Fig. 3 Computed tomography angiography 1 month postoperatively: appropriate graft placement
(arrows ) without evidence of leak.
Discussion
TEVAR has been safely and effectively used in descending aortic disease for years.[2 ] In selected cases, standard TEVAR grafts have been employed in the management of
ascending aortic disease; there is enthusiasm for an endovascular approach to Zone
0 disease with approved branched grafts and others on the horizon.[3 ]
[4 ]
[5 ]
[6 ]
[7 ] The gold standard for treating Zone 0, which includes the sinotubular junction,
ascending aorta, and base of arch vessels, remains open surgery. Endovascular approaches
face multiple challenges. They require suitable landing zones, adequate aortic diameter,
and careful stent-graft selection and deployment and are threatened by the increased
shear stress within the ascending aorta, which can result in device migration.[5 ] Because of the significance of regional anatomy, our program has elected to incorporate
an Aortic “Zone 0 team” including cardiothoracic surgery, structural interventional
cardiology, and interventional radiology to assess adequacy of TEVAR, appropriate
diagnosis, and preparations for potential pitfalls during the procedure. In our patient,
the positioning of coronary orifices coupled with ample proximal and distal landing
zones dictated that a standard graft could be used without occluding the coronary
arteries or aortic arch vessels. To mitigate concerns over device migration, we opted
to utilize rapid ventricular pacing during deployment. As seen on postoperative CTA,
the device has remained in place with no signs of dissection or migration after 1
month.
Proper imaging of the aorta and careful determination of suitable landing zones are
key for patient selection and operative planning. Graft selection is also critical,
since problems can arise secondary to aortic curvature, the distance between the sinotubular
junction and innominate artery, and the coronary artery orifices. Currently, there
are no Food and Drug Administration-approved devices for use in the ascending aorta.
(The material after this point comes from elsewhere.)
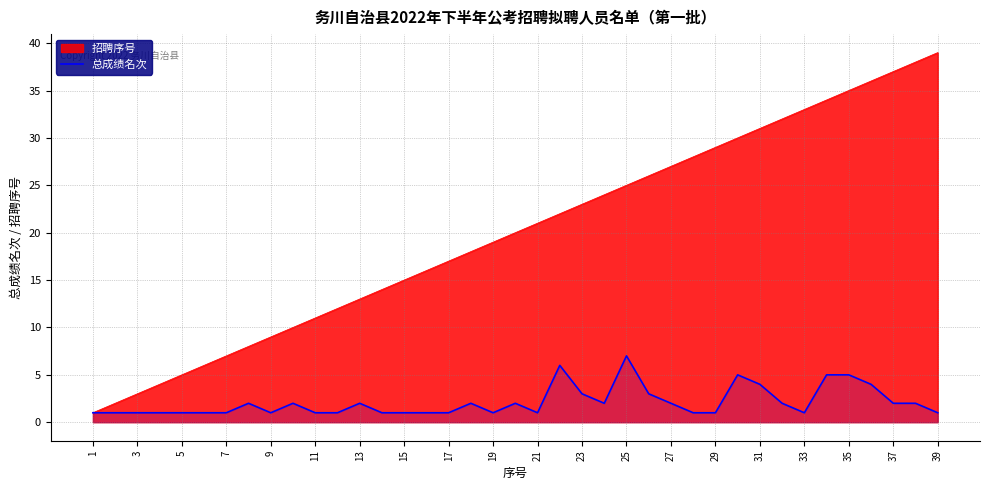

True or false: the data has more than 1 interior local peaks.

True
However, multiple techniques, including physician modified grafts, chimney or periscope
techniques, in situ fenestration, fenestrated grafts, and branched grafts have met
with some success.[3 ]
[4 ]
[5 ] There are also several novel devices under development. One dedicated stent-graft
for the ascending aorta (Zenith Ascend TAA Endovascular Graft, William Cook Europe,
Bjaeverskov, Denmark) has shown promising early results in selected high-risk patients,[6 ] and a second designed for the aortic arch (Terumo RelayBranch, Terumo Aortic, Sunrise,
FL) is undergoing feasibility studies in the United States.[7 ]
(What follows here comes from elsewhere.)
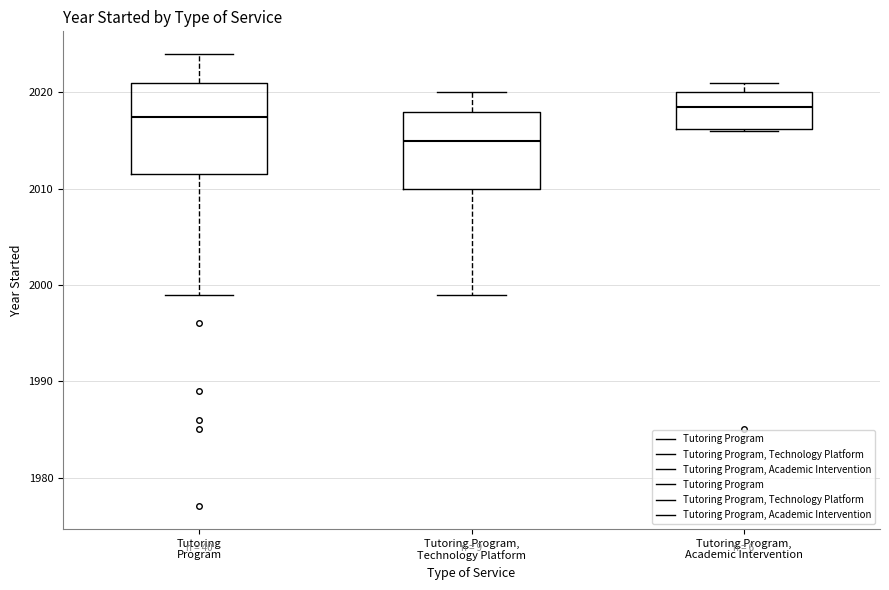

Which box has the highest median line?

Tutoring Program, Academic Intervention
One of the potentially life-threatening complications after TEVAR is Type A aortic
dissection. While the precise mechanism remains a topic of debate, studies have identified
an association with proximal landing zone, particularly Zone 0.[8 ] Proximal stent-graft configuration and oversizing have also been identified as potential
contributors.[8 ] As the number of Zone 0 cases being performed endovascularly increases, additional
research is critical to developing an in-depth understanding of the associated risks,
allowing surgeons to better guide their patients in decision-making.
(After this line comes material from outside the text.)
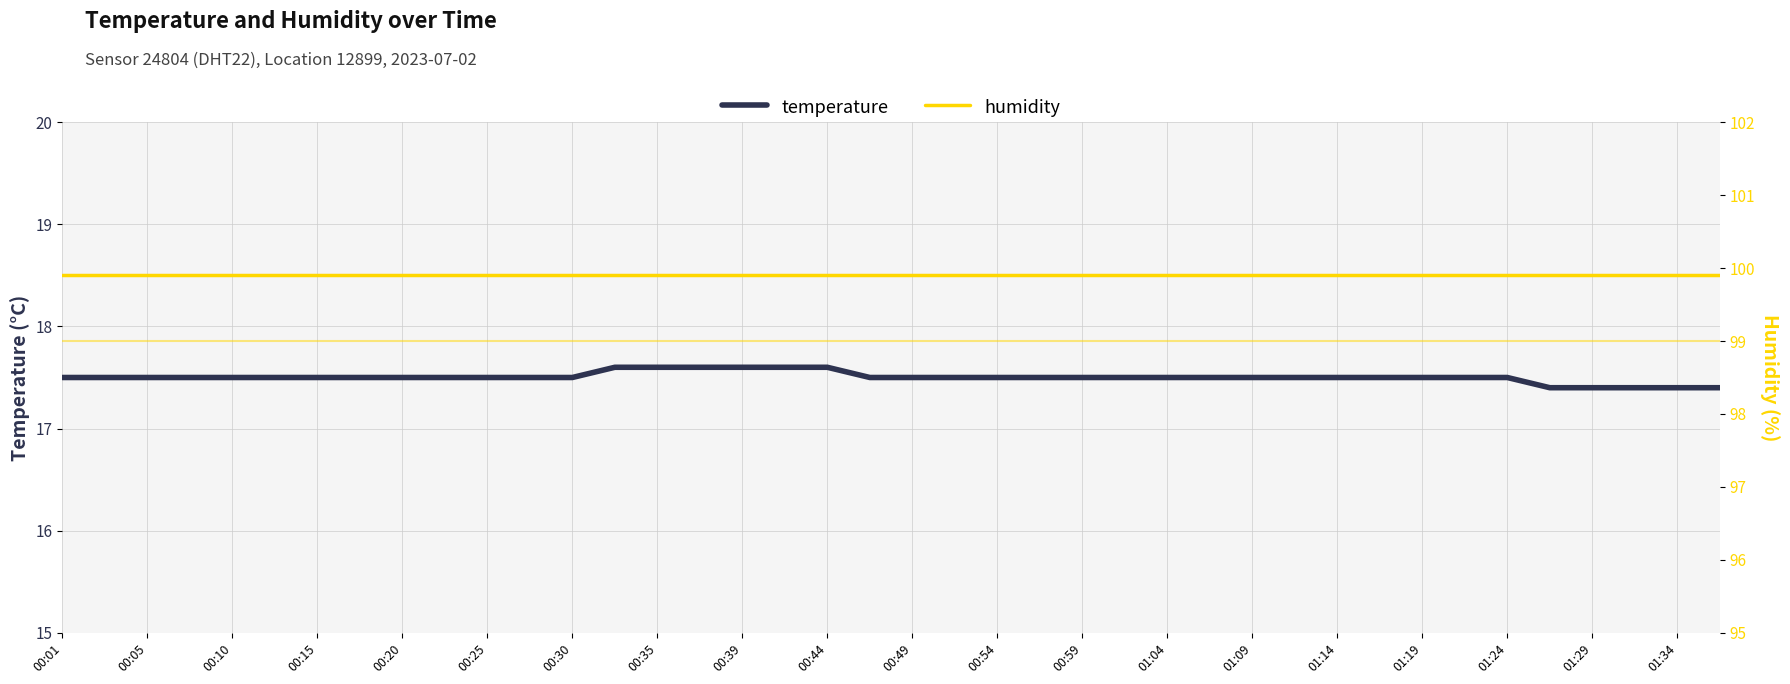

What is the average value of the humidity series?

99.9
TEVAR for ascending aortic pathology can be safely and successfully performed. In
anatomically amenable cases and with appropriate graft selection, TEVAR for selected
Zone 0 aortic pathologies is an appropriate choice of therapy for patients utilizing
a Zone 0 aortic team approach. However, further study is still needed, especially
as specialized devices are developed and additional outcomes data become available.